Named joint coordinates
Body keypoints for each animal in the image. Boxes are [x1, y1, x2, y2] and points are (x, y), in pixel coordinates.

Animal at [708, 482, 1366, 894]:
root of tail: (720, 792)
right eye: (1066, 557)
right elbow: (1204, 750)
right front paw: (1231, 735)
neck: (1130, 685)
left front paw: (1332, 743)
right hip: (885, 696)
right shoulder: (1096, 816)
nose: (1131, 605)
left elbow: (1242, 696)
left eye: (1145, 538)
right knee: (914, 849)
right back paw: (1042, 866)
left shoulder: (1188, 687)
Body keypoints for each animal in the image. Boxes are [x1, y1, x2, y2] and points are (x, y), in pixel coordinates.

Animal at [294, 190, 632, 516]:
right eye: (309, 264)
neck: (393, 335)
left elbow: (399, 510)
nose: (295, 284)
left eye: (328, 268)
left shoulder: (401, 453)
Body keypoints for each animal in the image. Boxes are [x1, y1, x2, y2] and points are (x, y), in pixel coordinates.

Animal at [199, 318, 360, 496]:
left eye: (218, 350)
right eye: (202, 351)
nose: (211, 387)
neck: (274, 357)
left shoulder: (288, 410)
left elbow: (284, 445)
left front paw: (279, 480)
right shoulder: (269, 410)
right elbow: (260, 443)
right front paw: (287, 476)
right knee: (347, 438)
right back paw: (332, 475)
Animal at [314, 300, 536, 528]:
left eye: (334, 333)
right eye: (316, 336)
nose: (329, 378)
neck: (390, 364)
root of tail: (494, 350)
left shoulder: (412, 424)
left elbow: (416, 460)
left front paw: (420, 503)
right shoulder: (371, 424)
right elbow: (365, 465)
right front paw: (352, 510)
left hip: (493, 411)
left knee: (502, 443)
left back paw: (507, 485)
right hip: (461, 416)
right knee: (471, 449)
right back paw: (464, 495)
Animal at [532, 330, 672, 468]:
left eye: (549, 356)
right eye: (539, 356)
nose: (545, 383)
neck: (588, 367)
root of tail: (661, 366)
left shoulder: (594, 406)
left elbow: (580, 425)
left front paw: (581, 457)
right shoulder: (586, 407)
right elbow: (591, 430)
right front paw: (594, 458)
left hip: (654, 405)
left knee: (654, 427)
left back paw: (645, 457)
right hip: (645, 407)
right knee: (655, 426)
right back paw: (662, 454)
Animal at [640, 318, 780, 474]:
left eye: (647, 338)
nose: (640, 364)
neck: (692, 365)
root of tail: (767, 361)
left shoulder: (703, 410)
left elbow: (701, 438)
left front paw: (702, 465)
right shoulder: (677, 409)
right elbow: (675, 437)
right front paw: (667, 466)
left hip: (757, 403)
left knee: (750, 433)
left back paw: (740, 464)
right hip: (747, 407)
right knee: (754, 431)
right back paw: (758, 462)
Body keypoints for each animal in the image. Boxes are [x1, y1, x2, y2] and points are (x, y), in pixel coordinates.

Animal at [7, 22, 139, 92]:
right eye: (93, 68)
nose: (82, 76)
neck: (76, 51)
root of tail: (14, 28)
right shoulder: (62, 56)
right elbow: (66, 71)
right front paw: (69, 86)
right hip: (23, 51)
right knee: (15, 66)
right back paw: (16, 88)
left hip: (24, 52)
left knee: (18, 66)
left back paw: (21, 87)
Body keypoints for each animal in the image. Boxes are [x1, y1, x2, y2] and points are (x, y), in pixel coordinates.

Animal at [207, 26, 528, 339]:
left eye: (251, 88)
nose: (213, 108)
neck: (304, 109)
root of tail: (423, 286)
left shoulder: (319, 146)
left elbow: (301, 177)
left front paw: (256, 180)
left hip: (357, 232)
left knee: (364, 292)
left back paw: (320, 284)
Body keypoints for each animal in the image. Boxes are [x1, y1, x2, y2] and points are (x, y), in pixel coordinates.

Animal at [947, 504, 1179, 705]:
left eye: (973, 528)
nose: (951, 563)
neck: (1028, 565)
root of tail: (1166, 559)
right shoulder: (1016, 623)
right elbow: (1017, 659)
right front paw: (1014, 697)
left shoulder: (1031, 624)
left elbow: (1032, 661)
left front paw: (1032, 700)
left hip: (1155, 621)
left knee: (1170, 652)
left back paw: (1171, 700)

WORK REQUIRED: Please return the lines above that run from the line containing "left elbow: (701, 438)" to the line containing "right elbow: (1017, 659)", inclusive, exactly and with no other lines.

RESPONSE TO THIS EXERCISE:
left elbow: (701, 438)
left front paw: (702, 465)
right shoulder: (677, 409)
right elbow: (675, 437)
right front paw: (667, 466)
left hip: (757, 403)
left knee: (750, 433)
left back paw: (740, 464)
right hip: (747, 407)
right knee: (754, 431)
right back paw: (758, 462)
Body keypoints for each animal in the image. Boxes are [x1, y1, x2, y2] and points are (x, y), in pixel coordinates.

Animal at [7, 22, 139, 92]:
right eye: (93, 68)
nose: (82, 76)
neck: (76, 51)
root of tail: (14, 28)
right shoulder: (62, 56)
right elbow: (66, 71)
right front paw: (69, 86)
right hip: (23, 51)
right knee: (15, 66)
right back paw: (16, 88)
left hip: (24, 52)
left knee: (18, 66)
left back paw: (21, 87)
Body keypoints for each animal in the image. Boxes are [x1, y1, x2, y2] and points are (x, y), in pixel coordinates.

Animal at [207, 26, 528, 339]:
left eye: (251, 88)
nose: (213, 108)
neck: (304, 109)
root of tail: (423, 286)
left shoulder: (319, 146)
left elbow: (301, 177)
left front paw: (256, 180)
left hip: (357, 232)
left knee: (364, 292)
left back paw: (320, 284)
Body keypoints for each animal in the image. Boxes are [x1, y1, x2, y2] and points are (x, y), in pixel coordinates.

Animal at [947, 504, 1179, 705]:
left eye: (973, 528)
nose: (951, 563)
neck: (1028, 565)
root of tail: (1166, 559)
right shoulder: (1016, 623)
right elbow: (1017, 659)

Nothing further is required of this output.